What Qualifies As Business Income?

The AICPA which stands for the America Institute of CPA’s recently made recommendations to the IRS (Internal Revenue Service) about the proposed rules for deductions for qualified business income. This directly affects individuals, partnerships, s-corporations, as well as trust, estates doing domestic business in the United States.

Here are the following specific areas which are the highest priority in which guidance is needed and recommended by the AICPA.

  • Qualification of rental real estate as a trade or business
  • Modification of the rental property recharacterization rule (Prop. Reg. §1.199A-5(c)(2))
  • Clarification of the de minimis rule in the allocation between specified service trade or business (SSTB) and non-SSTB Activities
  • Clarification on the definition of qualified business income (QBI)
  • Treatment of the ordering rule for sections 465, 469, 704(d), and 1366(d)
  • Interaction of section 199A with section 461(l) for purposes of calculating QBI
  • Treatment of relevant passthrough entities (RPEs)
  • Clarification on the aggregation rules
  • Effect of sections 743(b) and 734(b) basis adjustments on unadjusted basis immediately after acquisition (UBIA) of qualified property
  • Effect of sections 351, 721, and 1031 on UBIA of qualified property and the depreciable period

The AICPA also included an appendix of other issues it believes affect QBI that warrant guidance.

The proposed rules on the qualified business income deduction were issued under REG-107892-18, IRS Notice 2018-64 on “Methods for Calculating W-2 Wages for Purposes of Section 199A,” and IRS Frequently Asked Questions (FAQs) on the “Tax Cuts and Jobs Act, Provision 11011 Section 199A – Deduction for Qualified Business Income.”


Understanding the new Sec. 199A business income deduction

  • Sec. 199A allows taxpayers other than corporations a deduction of 20% of qualified business income earned in a qualified trade or business, subject to certain limitations.
  • The deduction is limited to the greater of (1) 50% of the W-2 wages with respect to the trade or business, or (2) the sum of 25% of the W-2 wages, plus 2.5% of the unadjusted basis immediately after acquisition of all qualified property (generally, tangible property subject to depreciation under Sec. 167). The deduction also may not exceed (1) taxable income for the year over (2) net capital gain plus aggregate qualified cooperative dividends.
  • Qualified trades and businesses include all trades and businesses except the trade or business of performing services as an employee and “specified service” trades or businesses: those involving the performance of services in law, accounting, financial services, and several other enumerated fields, or where the business’s principal asset is the reputation or skill of one or more owners or employees.
  • Qualified business income is the net amount of qualified items of income, gain, deduction, and loss with respect to a qualified trade or business that are effectively connected with the conduct of a business in the United States.
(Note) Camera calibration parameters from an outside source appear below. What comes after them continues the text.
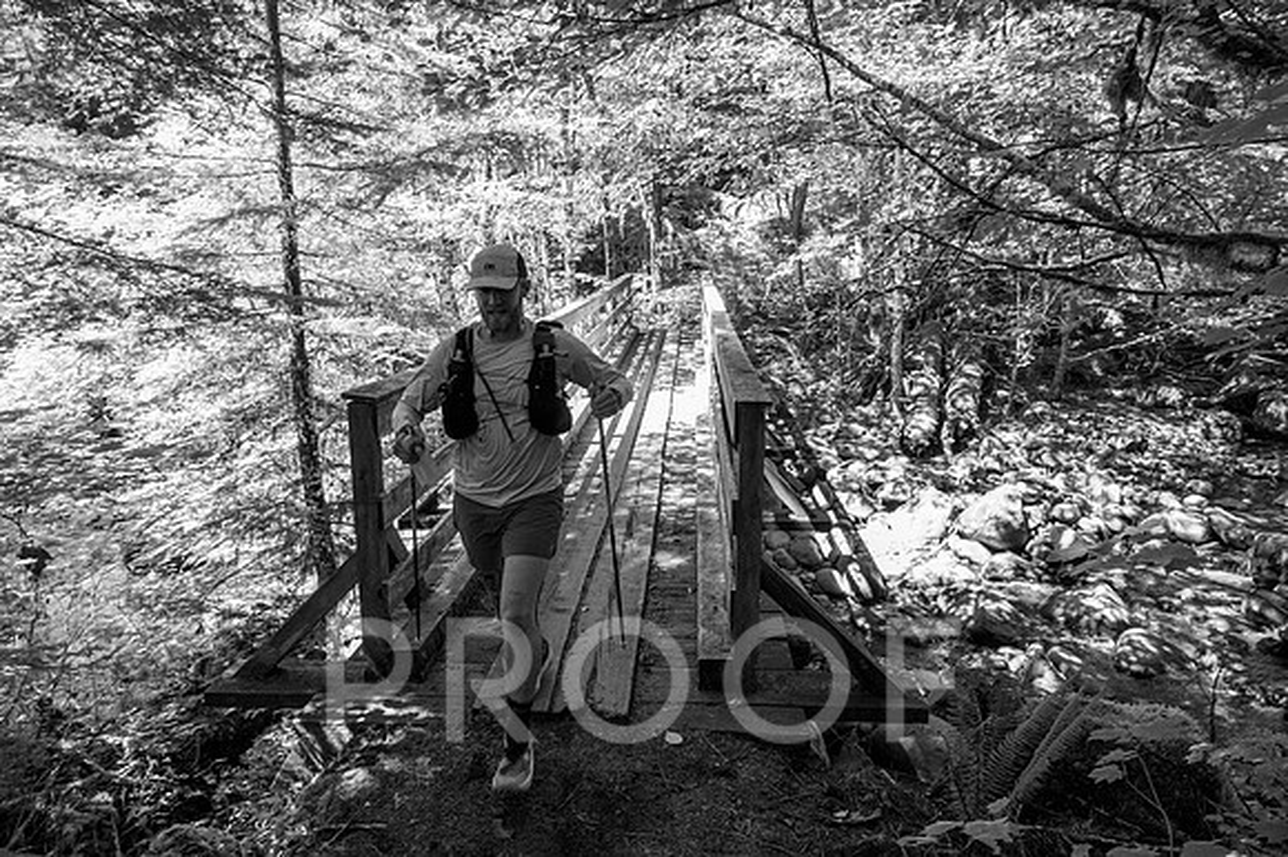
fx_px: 858
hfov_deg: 73.8
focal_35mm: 24
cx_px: 644
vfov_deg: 53.1
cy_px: 428
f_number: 7.1
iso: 1250
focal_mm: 16
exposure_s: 1/200
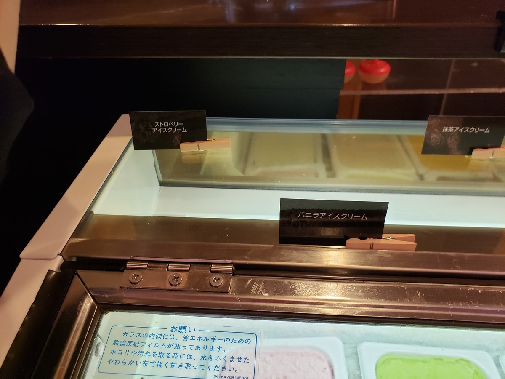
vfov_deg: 53.1
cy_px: 190
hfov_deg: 67.3
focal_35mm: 26
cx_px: 252
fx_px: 379
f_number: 2.4
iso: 320
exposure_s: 1/60
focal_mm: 4.3
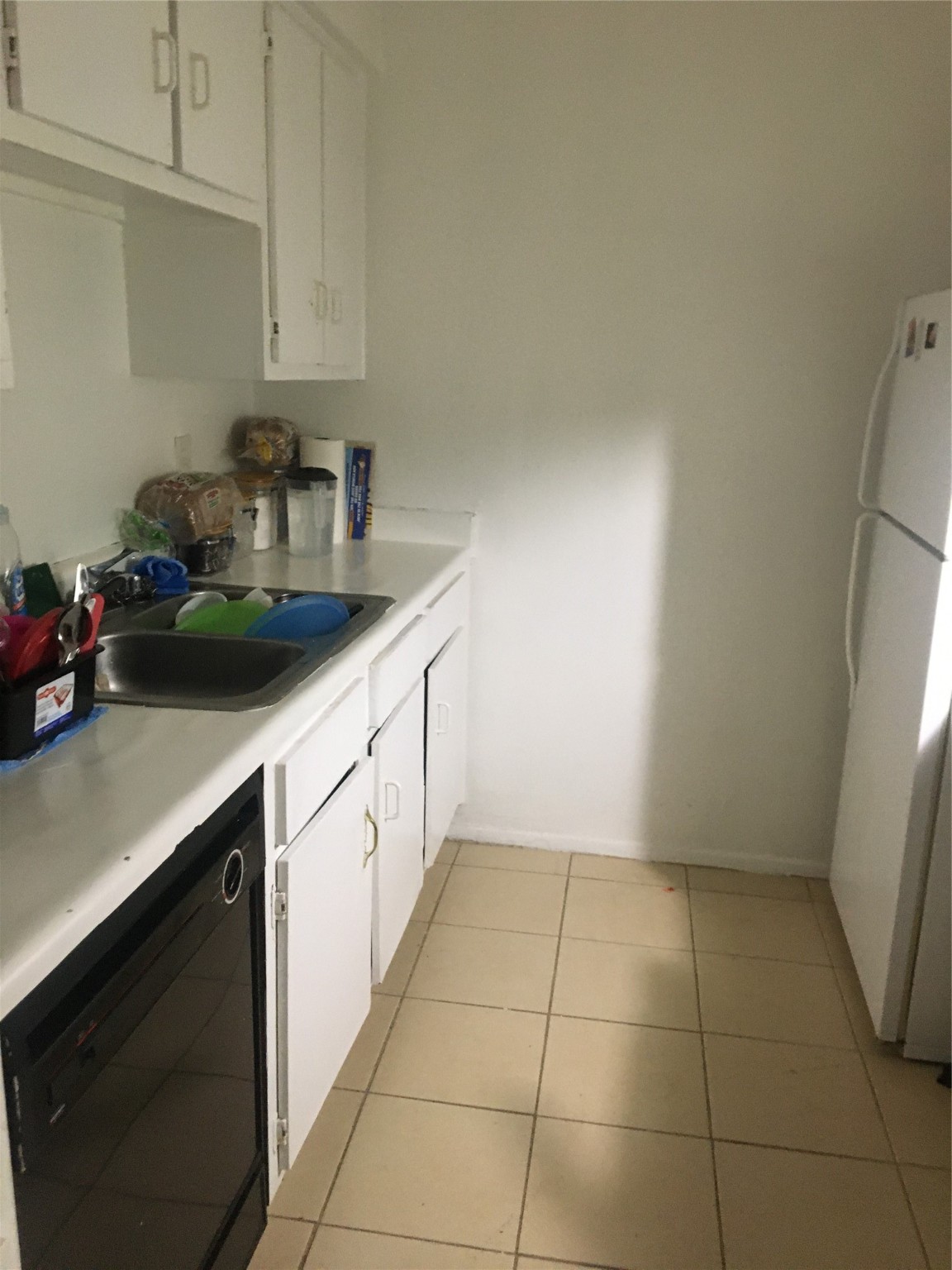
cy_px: 635
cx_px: 476
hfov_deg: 48.2
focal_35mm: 29
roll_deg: -1.3
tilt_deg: -14.4
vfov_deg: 61.7
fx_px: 1063
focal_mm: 4.15
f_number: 2.2
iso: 200
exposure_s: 1/24
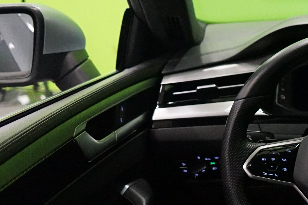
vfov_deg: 18.3
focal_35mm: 74
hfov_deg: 25.5
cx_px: 333
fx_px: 633
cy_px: 150
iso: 6400
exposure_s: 1/80
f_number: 3.5
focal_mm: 28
However, some types of income, including certain investment-related income, reasonable compensation paid to the taxpayer for services to the trade or business, and guaranteed payments, are excluded from qualified business income.
  • The W-2 wage limitation does not apply to taxpayers with taxable income of less than $157,500 for the year ($315,000 for married filing jointly) and is phased in for taxpayers with taxable income above those thresholds. Income from specified service businesses is not excluded from qualified business income for taxpayers with taxable income under the same threshold amounts.
  • The new law also reduces the threshold at which an understatement of tax is substantial for purposes of the accuracy-related penalty under Sec. 6662 for any return claiming the deduction, from the generally applicable lesser of 10% of tax required to be shown on the return or $5,000 before the new law, to 5% of tax required to be shown on the return or $5,000.
  • The law’s many yet-unclear points include its application to rental property, the netting of qualified business income and loss for taxpayers with multiple qualified trades or businesses, determining the deduction for tiered entities, allocating W-2 wages among businesses, and whether compensation paid to an S corporation shareholder is included in W-2 wages for purposes of that limitation.